■ PROVIDED MATERIAL ■

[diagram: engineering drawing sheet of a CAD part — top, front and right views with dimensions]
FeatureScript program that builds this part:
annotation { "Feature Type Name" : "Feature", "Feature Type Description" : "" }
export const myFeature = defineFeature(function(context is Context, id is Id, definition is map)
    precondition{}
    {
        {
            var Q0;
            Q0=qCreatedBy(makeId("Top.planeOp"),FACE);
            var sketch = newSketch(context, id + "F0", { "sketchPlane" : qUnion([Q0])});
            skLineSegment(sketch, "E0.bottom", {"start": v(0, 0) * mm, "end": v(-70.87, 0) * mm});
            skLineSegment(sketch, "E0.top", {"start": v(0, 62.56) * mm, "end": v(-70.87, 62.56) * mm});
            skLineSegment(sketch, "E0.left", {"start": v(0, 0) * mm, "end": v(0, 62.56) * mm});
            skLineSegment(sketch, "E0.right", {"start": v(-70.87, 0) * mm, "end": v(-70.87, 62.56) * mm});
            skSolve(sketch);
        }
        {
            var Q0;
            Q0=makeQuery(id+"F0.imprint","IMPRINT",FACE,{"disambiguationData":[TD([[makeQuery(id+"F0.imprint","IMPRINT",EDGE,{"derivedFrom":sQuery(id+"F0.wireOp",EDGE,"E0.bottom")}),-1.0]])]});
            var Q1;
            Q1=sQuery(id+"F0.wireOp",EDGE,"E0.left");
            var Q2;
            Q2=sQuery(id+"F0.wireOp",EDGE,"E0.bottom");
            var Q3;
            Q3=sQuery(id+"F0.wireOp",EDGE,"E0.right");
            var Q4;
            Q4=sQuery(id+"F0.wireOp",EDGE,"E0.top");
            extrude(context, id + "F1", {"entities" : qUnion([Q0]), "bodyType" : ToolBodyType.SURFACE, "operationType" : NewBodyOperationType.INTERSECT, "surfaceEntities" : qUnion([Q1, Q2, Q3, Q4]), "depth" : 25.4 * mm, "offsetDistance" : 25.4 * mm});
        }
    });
...
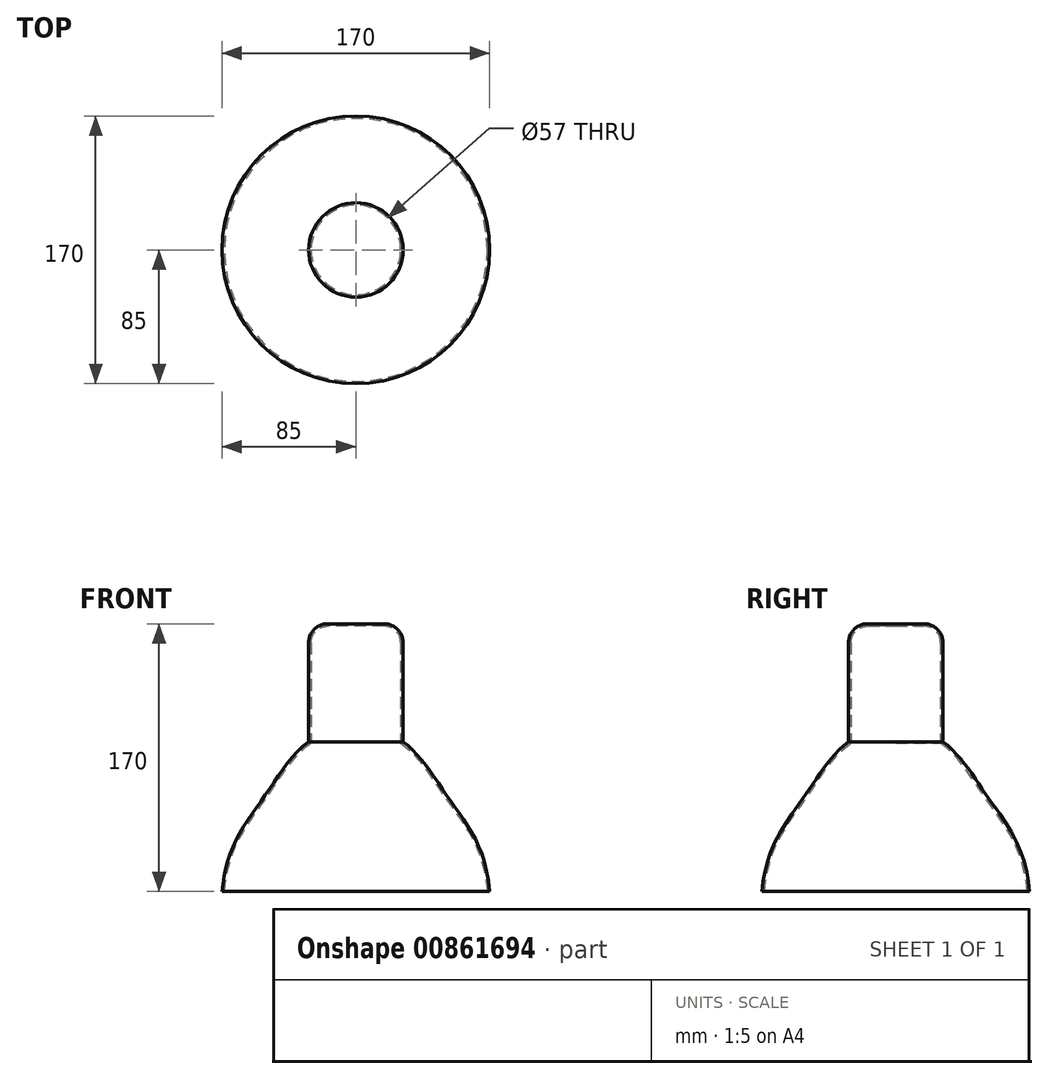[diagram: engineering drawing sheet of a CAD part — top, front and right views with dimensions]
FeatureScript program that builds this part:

■ INSTRUCTION ■
Find each line in the material above that contains the string "EDGE", and copy those lines out in full.

■ EXERCISE OUTPUT ■
            Q0=makeQuery(id+"F0.imprint","IMPRINT",FACE,{"disambiguationData":[TD([[makeQuery(id+"F0.imprint","IMPRINT",EDGE,{"derivedFrom":sQuery(id+"F0.wireOp",EDGE,"E0.bottom")}),-1.0]])]});
            Q1=sQuery(id+"F0.wireOp",EDGE,"E0.left");
            Q2=sQuery(id+"F0.wireOp",EDGE,"E0.bottom");
            Q3=sQuery(id+"F0.wireOp",EDGE,"E0.right");
            Q4=sQuery(id+"F0.wireOp",EDGE,"E0.top");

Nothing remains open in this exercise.